2014.2月定例県議会-発言内容(中川博司議員)


◆中川博司

 改革・新風の中川博司です。最初に、障害者福祉の課題についてお伺いいたします。

 障害者への支援は、2003年、新障害者基本計画のもとで、それまでの措置から契約に180度転換する支援費制度が導入され、障害者の皆さん自身がサービスを選択できるようになりました。

 そして、2006年から始まった障害者自立支援法は、障害の種別にかかわらずサービスを一本化しましたが、応益負担となり、障害の程度が重い人ほどたくさんのサービスを受け、自己負担が多いという矛盾を抱えていました。2012年には、障害者自立支援法は、応益負担は応能負担に、発達障害者を対象にするなどの改正が行われたところです。さらに、2013年、難病患者も対象とすることなどを含めた障害者総合支援法が施行され、今日に至っています。

 この間の大きな特徴は、一つには措置から契約に変わったこと、二つには施設から地域へと変わったことだと思います。

 そこで、今日的な障害者福祉の課題について何点かお伺いいたします。

 最初に、重度身体障害者のグループホームの現状と対策についてお伺いいたします。

 長野県障害者プラン2012の基本的視点でも地域での自立支援をうたい、障害者入所施設の新設、増設は行わず、グループホームの整備を推進しています。しかし、重度の身体障害者の皆さんが施設に入りたくても入れない状態が続いているとお聞きしましたが、現在の障害者支援施設への待機者の状況はどうなっているでしょうか。

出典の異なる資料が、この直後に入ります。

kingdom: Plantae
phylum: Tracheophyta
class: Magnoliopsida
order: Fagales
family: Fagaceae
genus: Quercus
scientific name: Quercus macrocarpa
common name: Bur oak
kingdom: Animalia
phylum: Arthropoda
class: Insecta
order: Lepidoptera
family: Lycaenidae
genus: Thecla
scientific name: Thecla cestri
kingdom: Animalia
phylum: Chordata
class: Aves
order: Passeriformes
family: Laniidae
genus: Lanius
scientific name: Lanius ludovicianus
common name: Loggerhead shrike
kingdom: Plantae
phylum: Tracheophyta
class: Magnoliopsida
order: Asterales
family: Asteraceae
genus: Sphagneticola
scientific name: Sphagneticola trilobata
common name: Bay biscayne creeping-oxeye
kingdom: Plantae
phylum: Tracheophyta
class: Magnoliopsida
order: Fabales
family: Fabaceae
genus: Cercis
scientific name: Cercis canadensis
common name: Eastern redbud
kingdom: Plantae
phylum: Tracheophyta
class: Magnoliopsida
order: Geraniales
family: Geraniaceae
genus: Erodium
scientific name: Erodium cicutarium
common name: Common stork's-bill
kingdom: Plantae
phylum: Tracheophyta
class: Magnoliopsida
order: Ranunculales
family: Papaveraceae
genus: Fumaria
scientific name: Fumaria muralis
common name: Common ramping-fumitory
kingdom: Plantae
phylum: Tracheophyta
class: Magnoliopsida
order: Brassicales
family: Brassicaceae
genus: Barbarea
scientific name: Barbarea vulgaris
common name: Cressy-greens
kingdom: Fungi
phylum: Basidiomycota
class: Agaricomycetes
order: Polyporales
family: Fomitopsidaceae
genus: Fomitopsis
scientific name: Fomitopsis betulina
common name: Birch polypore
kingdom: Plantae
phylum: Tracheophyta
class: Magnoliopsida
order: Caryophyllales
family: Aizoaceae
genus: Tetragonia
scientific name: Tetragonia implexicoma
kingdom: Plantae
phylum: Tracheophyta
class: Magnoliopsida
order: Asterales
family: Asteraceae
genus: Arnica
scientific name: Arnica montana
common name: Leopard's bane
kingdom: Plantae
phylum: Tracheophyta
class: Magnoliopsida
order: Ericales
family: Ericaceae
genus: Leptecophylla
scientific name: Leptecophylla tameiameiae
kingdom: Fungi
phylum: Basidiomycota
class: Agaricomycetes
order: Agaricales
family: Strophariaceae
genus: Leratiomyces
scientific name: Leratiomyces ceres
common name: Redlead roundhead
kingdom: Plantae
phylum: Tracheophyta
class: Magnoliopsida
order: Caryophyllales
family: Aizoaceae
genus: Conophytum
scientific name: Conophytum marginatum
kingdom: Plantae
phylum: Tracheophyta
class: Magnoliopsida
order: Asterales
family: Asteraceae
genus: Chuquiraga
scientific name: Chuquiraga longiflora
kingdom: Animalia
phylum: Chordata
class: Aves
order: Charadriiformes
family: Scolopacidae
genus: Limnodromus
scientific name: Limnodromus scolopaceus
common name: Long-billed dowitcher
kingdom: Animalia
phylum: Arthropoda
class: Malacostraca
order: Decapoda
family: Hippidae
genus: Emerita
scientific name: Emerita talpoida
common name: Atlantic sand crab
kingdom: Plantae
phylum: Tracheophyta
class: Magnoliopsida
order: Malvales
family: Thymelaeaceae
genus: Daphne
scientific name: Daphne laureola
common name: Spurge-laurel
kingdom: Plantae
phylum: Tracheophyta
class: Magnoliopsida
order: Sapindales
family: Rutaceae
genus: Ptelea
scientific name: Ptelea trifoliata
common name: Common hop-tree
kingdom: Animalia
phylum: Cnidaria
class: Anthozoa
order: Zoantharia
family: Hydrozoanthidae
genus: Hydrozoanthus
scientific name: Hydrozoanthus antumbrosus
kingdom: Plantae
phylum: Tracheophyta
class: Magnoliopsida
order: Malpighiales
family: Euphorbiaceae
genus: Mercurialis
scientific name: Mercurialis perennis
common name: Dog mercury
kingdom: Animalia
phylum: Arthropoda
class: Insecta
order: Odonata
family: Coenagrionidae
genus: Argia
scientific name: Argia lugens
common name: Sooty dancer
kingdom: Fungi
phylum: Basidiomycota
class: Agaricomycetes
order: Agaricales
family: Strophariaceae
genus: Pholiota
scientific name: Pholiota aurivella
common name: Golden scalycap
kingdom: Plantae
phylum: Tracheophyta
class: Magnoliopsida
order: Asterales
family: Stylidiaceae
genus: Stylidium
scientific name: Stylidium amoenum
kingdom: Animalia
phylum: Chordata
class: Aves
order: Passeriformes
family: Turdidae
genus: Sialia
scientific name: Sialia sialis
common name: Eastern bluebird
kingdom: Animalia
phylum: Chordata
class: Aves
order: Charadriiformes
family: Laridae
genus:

 グループホームの整備が極めて重要であると考えますが、現状ではグループホームができるまで自宅や病院で待っています。重度身体障害者を含めた現在のグループホームの整備状況及び今後の見通しについてお伺いいたします。

 次に、福祉施設での看護師不足対策についてお伺いいたします。

 重度の身体障害者が利用しているグループホームや施設では医療的ケアが不可欠です。しかし、現状では、慢性的な看護師不足の中で医療機関との連携が十分とは言えません。今後、グループホームの利用者の高齢化や障害の重度化が進む中で、国や県はどのような施策を考えているのでしょうか。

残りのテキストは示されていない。